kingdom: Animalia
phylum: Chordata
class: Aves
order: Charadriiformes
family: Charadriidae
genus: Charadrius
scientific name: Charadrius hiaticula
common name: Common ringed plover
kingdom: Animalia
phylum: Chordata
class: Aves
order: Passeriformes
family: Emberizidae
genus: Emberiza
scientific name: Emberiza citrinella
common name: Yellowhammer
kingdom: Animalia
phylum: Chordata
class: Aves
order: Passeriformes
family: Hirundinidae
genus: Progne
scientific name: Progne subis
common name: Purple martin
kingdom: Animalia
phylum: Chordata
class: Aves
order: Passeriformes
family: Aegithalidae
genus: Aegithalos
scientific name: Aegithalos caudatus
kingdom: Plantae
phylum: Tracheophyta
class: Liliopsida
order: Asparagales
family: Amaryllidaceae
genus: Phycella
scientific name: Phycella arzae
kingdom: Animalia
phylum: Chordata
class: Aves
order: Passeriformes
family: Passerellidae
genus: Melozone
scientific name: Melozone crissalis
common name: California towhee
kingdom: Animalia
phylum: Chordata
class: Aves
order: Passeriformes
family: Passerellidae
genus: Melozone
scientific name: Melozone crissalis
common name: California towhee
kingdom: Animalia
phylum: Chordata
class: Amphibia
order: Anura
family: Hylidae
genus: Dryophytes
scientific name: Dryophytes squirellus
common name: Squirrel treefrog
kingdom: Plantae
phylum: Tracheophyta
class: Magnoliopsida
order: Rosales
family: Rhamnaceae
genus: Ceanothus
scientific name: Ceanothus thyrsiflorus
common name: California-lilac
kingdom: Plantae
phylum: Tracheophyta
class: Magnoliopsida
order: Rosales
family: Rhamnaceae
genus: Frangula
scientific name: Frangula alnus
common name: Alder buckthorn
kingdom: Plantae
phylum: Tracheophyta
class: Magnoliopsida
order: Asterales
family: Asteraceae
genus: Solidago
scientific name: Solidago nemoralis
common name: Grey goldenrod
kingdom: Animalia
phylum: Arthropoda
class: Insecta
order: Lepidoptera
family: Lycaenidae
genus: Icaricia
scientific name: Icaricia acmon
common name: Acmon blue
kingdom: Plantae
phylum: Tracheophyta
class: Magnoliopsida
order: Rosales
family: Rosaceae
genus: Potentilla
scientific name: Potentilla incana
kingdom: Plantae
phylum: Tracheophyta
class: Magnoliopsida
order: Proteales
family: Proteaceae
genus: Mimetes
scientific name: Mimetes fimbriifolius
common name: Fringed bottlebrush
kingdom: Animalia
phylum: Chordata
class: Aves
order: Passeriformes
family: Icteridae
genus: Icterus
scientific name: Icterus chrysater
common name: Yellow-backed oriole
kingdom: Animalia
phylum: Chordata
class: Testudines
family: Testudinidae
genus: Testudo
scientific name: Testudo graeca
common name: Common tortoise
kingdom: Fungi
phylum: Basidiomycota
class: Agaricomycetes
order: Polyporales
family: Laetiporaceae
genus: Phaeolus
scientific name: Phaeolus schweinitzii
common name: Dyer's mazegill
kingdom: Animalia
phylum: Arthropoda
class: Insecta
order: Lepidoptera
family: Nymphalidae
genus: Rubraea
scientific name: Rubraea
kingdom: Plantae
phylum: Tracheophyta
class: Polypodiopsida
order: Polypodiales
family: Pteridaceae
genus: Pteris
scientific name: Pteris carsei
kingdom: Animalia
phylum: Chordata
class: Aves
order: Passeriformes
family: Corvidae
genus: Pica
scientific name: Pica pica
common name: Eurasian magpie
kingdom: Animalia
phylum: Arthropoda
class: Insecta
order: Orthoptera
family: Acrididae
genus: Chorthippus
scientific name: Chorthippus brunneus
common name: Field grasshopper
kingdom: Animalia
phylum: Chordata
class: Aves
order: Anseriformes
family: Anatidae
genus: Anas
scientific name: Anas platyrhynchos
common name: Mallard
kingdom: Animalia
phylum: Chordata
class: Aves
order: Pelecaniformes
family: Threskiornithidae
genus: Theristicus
================
[WHAT NEEDS TO BE DONE]
Please render all the rows above as a two-column CSV with the headers input and output, one line per row, putting each row's text under input and its answer under output. Wrap every field in double quotes and replace any line breaks inside a field with spaces.

[RESULT OF THIS EXERCISE]
input,output
"kingdom:","Animalia"
"phylum:","Chordata"
"class:","Aves"
"order:","Charadriiformes"
"family:","Charadriidae"
"genus:","Charadrius"
"scientific name:","Charadrius hiaticula"
"common name:","Common ringed plover"
"kingdom:","Animalia"
"phylum:","Chordata"
"class:","Aves"
"order:","Passeriformes"
"family:","Emberizidae"
"genus:","Emberiza"
"scientific name:","Emberiza citrinella"
"common name:","Yellowhammer"
"kingdom:","Animalia"
"phylum:","Chordata"
"class:","Aves"
"order:","Passeriformes"
"family:","Hirundinidae"
"genus:","Progne"
"scientific name:","Progne subis"
"common name:","Purple martin"
"kingdom:","Animalia"
"phylum:","Chordata"
"class:","Aves"
"order:","Passeriformes"
"family:","Aegithalidae"
"genus:","Aegithalos"
"scientific name:","Aegithalos caudatus"
"kingdom:","Plantae"
"phylum:","Tracheophyta"
"class:","Liliopsida"
"order:","Asparagales"
"family:","Amaryllidaceae"
"genus:","Phycella"
"scientific name:","Phycella arzae"
"kingdom:","Animalia"
"phylum:","Chordata"
"class:","Aves"
"order:","Passeriformes"
"family:","Passerellidae"
"genus:","Melozone"
"scientific name:","Melozone crissalis"
"common name:","California towhee"
"kingdom:","Animalia"
"phylum:","Chordata"
"class:","Aves"
"order:","Passeriformes"
"family:","Passerellidae"
"genus:","Melozone"
"scientific name:","Melozone crissalis"
"common name:","California towhee"
"kingdom:","Animalia"
"phylum:","Chordata"
"class:","Amphibia"
"order:","Anura"
"family:","Hylidae"
"genus:","Dryophytes"
"scientific name:","Dryophytes squirellus"
"common name:","Squirrel treefrog"
"kingdom:","Plantae"
"phylum:","Tracheophyta"
"class:","Magnoliopsida"
"order:","Rosales"
"family:","Rhamnaceae"
"genus:","Ceanothus"
"scientific name:","Ceanothus thyrsiflorus"
"common name:","California-lilac"
"kingdom:","Plantae"
"phylum:","Tracheophyta"
"class:","Magnoliopsida"
"order:","Rosales"
"family:","Rhamnaceae"
"genus:","Frangula"
"scientific name:","Frangula alnus"
"common name:","Alder buckthorn"
"kingdom:","Plantae"
"phylum:","Tracheophyta"
"class:","Magnoliopsida"
"order:","Asterales"
"family:","Asteraceae"
"genus:","Solidago"
"scientific name:","Solidago nemoralis"
"common name:","Grey goldenrod"
"kingdom:","Animalia"
"phylum:","Arthropoda"
"class:","Insecta"
"order:","Lepidoptera"
"family:","Lycaenidae"
"genus:","Icaricia"
"scientific name:","Icaricia acmon"
"common name:","Acmon blue"
"kingdom:","Plantae"
"phylum:","Tracheophyta"
"class:","Magnoliopsida"
"order:","Rosales"
"family:","Rosaceae"
"genus:","Potentilla"
"scientific name:","Potentilla incana"
"kingdom:","Plantae"
"phylum:","Tracheophyta"
"class:","Magnoliopsida"
"order:","Proteales"
"family:","Proteaceae"
"genus:","Mimetes"
"scientific name:","Mimetes fimbriifolius"
"common name:","Fringed bottlebrush"
"kingdom:","Animalia"
"phylum:","Chordata"
"class:","Aves"
"order:","Passeriformes"
"family:","Icteridae"
"genus:","Icterus"
"scientific name:","Icterus chrysater"
"common name:","Yellow-backed oriole"
"kingdom:","Animalia"
"phylum:","Chordata"
"class:","Testudines"
"family:","Testudinidae"
"genus:","Testudo"
"scientific name:","Testudo graeca"
"common name:","Common tortoise"
"kingdom:","Fungi"
"phylum:","Basidiomycota"
"class:","Agaricomycetes"
"order:","Polyporales"
"family:","Laetiporaceae"
"genus:","Phaeolus"
"scientific name:","Phaeolus schweinitzii"
"common name:","Dyer's mazegill"
"kingdom:","Animalia"
"phylum:","Arthropoda"
"class:","Insecta"
"order:","Lepidoptera"
"family:","Nymphalidae"
"genus:","Rubraea"
"scientific name:","Rubraea"
"kingdom:","Plantae"
"phylum:","Tracheophyta"
"class:","Polypodiopsida"
"order:","Polypodiales"
"family:","Pteridaceae"
"genus:","Pteris"
"scientific name:","Pteris carsei"
"kingdom:","Animalia"
"phylum:","Chordata"
"class:","Aves"
"order:","Passeriformes"
"family:","Corvidae"
"genus:","Pica"
"scientific name:","Pica pica"
"common name:","Eurasian magpie"
"kingdom:","Animalia"
"phylum:","Arthropoda"
"class:","Insecta"
"order:","Orthoptera"
"family:","Acrididae"
"genus:","Chorthippus"
"scientific name:","Chorthippus brunneus"
"common name:","Field grasshopper"
"kingdom:","Animalia"
"phylum:","Chordata"
"class:","Aves"
"order:","Anseriformes"
"family:","Anatidae"
"genus:","Anas"
"scientific name:","Anas platyrhynchos"
"common name:","Mallard"
"kingdom:","Animalia"
"phylum:","Chordata"
"class:","Aves"
"order:","Pelecaniformes"
"family:","Threskiornithidae"
"genus:","Theristicus"